Data for processing Block Start

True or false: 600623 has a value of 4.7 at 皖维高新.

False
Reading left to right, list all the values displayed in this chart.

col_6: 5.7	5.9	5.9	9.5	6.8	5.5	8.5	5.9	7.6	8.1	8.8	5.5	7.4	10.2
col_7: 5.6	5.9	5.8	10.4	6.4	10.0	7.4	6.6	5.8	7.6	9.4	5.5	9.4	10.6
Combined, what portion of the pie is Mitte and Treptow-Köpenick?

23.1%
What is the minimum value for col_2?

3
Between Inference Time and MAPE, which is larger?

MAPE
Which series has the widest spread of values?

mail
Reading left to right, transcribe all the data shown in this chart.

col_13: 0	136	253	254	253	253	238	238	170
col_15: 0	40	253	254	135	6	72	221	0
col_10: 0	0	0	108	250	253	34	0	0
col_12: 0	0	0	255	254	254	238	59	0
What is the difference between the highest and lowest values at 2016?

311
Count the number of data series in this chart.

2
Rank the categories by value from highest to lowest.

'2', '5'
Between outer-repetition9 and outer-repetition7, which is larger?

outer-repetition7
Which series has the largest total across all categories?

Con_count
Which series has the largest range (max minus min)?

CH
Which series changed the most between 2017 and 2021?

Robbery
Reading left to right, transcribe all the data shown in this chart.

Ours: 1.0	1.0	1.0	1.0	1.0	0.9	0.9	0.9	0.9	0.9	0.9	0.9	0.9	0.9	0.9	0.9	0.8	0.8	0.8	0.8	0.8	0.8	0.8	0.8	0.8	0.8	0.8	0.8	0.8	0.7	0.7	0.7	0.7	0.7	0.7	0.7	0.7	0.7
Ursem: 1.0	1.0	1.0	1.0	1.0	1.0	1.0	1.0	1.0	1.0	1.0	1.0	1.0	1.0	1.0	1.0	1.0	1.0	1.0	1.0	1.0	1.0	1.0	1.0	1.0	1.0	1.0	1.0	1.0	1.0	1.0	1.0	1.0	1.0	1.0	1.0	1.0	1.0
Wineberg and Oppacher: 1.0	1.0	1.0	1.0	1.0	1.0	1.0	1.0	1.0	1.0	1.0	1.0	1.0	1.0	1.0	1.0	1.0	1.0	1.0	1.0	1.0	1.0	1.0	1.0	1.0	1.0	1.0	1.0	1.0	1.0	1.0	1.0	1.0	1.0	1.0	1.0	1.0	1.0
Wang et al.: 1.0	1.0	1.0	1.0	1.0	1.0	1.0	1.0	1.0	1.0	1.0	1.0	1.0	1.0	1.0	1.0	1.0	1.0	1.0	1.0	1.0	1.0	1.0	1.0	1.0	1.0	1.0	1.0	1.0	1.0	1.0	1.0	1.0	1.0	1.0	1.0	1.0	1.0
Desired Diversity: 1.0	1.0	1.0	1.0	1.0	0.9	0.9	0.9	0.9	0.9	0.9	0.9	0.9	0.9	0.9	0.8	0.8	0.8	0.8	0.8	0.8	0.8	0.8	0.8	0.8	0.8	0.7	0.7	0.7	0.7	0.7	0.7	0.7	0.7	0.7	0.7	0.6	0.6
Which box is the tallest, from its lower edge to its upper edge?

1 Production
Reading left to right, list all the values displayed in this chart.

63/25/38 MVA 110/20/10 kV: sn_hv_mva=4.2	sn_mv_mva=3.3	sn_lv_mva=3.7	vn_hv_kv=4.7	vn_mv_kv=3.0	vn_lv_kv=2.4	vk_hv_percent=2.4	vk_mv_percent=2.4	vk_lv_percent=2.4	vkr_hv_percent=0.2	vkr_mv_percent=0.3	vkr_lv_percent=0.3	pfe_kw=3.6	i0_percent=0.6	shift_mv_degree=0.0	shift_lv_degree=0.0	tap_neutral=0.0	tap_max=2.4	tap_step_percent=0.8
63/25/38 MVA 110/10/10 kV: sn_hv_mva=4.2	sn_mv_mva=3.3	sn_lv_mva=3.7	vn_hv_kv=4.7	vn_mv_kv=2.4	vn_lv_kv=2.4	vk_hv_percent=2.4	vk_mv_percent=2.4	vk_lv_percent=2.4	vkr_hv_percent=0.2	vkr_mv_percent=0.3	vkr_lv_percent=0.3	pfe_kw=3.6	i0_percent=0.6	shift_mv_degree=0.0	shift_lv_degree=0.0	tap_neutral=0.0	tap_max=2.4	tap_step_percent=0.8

Data for processing Block End

* _Assignment_: How many lines of the records contain the string "categories"? Reply with the number alone.

* _Solution below_: 2